Extracted material: Begin
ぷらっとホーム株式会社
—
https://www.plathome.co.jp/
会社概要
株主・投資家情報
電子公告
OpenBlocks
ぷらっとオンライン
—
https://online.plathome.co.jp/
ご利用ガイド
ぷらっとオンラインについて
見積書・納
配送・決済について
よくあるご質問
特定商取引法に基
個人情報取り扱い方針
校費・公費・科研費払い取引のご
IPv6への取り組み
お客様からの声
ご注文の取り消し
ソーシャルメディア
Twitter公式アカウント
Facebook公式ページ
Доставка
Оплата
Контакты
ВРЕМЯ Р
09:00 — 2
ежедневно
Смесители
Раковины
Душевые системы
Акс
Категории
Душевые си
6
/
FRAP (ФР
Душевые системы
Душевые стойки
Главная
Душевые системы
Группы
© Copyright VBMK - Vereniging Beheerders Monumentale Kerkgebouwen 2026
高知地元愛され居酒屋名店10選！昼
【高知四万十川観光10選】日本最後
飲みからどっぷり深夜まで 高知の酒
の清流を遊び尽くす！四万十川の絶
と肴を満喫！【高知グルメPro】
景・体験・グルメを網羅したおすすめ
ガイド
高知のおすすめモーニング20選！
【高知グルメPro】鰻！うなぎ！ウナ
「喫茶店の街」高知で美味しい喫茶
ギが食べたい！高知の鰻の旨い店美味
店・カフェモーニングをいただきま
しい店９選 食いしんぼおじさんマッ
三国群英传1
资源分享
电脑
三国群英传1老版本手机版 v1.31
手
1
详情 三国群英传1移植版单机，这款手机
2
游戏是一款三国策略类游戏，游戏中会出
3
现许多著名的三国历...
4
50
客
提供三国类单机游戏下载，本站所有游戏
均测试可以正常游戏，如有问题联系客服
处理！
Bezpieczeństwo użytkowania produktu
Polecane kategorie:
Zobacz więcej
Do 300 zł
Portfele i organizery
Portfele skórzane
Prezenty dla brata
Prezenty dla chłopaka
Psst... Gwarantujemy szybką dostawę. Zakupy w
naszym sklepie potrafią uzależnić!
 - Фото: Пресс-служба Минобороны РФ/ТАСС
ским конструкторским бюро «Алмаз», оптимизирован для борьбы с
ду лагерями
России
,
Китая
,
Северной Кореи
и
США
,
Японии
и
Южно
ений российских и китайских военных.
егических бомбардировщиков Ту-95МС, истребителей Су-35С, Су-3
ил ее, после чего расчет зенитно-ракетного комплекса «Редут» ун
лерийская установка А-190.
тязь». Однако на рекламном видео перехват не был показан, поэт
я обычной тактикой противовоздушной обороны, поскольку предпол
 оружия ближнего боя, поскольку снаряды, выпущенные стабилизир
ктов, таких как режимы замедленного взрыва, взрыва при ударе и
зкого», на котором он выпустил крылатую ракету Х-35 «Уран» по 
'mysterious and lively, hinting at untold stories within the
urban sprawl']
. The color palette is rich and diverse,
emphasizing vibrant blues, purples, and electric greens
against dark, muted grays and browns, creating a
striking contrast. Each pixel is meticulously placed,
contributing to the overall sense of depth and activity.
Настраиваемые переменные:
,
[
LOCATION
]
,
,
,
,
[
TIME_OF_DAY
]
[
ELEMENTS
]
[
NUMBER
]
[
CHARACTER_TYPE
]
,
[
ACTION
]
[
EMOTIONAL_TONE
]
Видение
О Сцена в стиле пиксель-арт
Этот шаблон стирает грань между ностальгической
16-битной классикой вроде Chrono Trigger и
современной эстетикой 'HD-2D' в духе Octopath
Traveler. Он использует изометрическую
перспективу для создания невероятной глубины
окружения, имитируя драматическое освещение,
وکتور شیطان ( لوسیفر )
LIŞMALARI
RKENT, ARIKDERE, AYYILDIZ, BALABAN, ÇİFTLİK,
Extracted material: End
Task objective »
Exact output of every entry is required.

Result »
ぷらっとホーム株式会社
—
https://www.plathome.co.jp/
会社概要
株主・投資家情報
電子公告
OpenBlocks
ぷらっとオンライン
—
https://online.plathome.co.jp/
ご利用ガイド
ぷらっとオンラインについて
見積書・納
配送・決済について
よくあるご質問
特定商取引法に基
個人情報取り扱い方針
校費・公費・科研費払い取引のご
IPv6への取り組み
お客様からの声
ご注文の取り消し
ソーシャルメディア
Twitter公式アカウント
Facebook公式ページ
Доставка
Оплата
Контакты
ВРЕМЯ Р
09:00 — 2
ежедневно
Смесители
Раковины
Душевые системы
Акс
Категории
Душевые си
6
/
FRAP (ФР
Душевые системы
Душевые стойки
Главная
Душевые системы
Группы
© Copyright VBMK - Vereniging Beheerders Monumentale Kerkgebouwen 2026
高知地元愛され居酒屋名店10選！昼
【高知四万十川観光10選】日本最後
飲みからどっぷり深夜まで 高知の酒
の清流を遊び尽くす！四万十川の絶
と肴を満喫！【高知グルメPro】
景・体験・グルメを網羅したおすすめ
ガイド
高知のおすすめモーニング20選！
【高知グルメPro】鰻！うなぎ！ウナ
「喫茶店の街」高知で美味しい喫茶
ギが食べたい！高知の鰻の旨い店美味
店・カフェモーニングをいただきま
しい店９選 食いしんぼおじさんマッ
三国群英传1
资源分享
电脑
三国群英传1老版本手机版 v1.31
手
1
详情 三国群英传1移植版单机，这款手机
2
游戏是一款三国策略类游戏，游戏中会出
3
现许多著名的三国历...
4
50
客
提供三国类单机游戏下载，本站所有游戏
均测试可以正常游戏，如有问题联系客服
处理！
Bezpieczeństwo użytkowania produktu
Polecane kategorie:
Zobacz więcej
Do 300 zł
Portfele i organizery
Portfele skórzane
Prezenty dla brata
Prezenty dla chłopaka
Psst... Gwarantujemy szybką dostawę. Zakupy w
naszym sklepie potrafią uzależnić!
 - Фото: Пресс-служба Минобороны РФ/ТАСС
ским конструкторским бюро «Алмаз», оптимизирован для борьбы с
ду лагерями
России
,
Китая
,
Северной Кореи
и
США
,
Японии
и
Южно
ений российских и китайских военных.
егических бомбардировщиков Ту-95МС, истребителей Су-35С, Су-3
ил ее, после чего расчет зенитно-ракетного комплекса «Редут» ун
лерийская установка А-190.
тязь». Однако на рекламном видео перехват не был показан, поэт
я обычной тактикой противовоздушной обороны, поскольку предпол
 оружия ближнего боя, поскольку снаряды, выпущенные стабилизир
ктов, таких как режимы замедленного взрыва, взрыва при ударе и
зкого», на котором он выпустил крылатую ракету Х-35 «Уран» по 
'mysterious and lively, hinting at untold stories within the
urban sprawl']
. The color palette is rich and diverse,
emphasizing vibrant blues, purples, and electric greens
against dark, muted grays and browns, creating a
striking contrast. Each pixel is meticulously placed,
contributing to the overall sense of depth and activity.
Настраиваемые переменные:
,
[
LOCATION
]
,
,
,
,
[
TIME_OF_DAY
]
[
ELEMENTS
]
[
NUMBER
]
[
CHARACTER_TYPE
]
,
[
ACTION
]
[
EMOTIONAL_TONE
]
Видение
О Сцена в стиле пиксель-арт
Этот шаблон стирает грань между ностальгической
16-битной классикой вроде Chrono Trigger и
современной эстетикой 'HD-2D' в духе Octopath
Traveler. Он использует изометрическую
перспективу для создания невероятной глубины
окружения, имитируя драматическое освещение,
وکتور شیطان ( لوسیفر )
LIŞMALARI
RKENT, ARIKDERE, AYYILDIZ, BALABAN, ÇİFTLİK,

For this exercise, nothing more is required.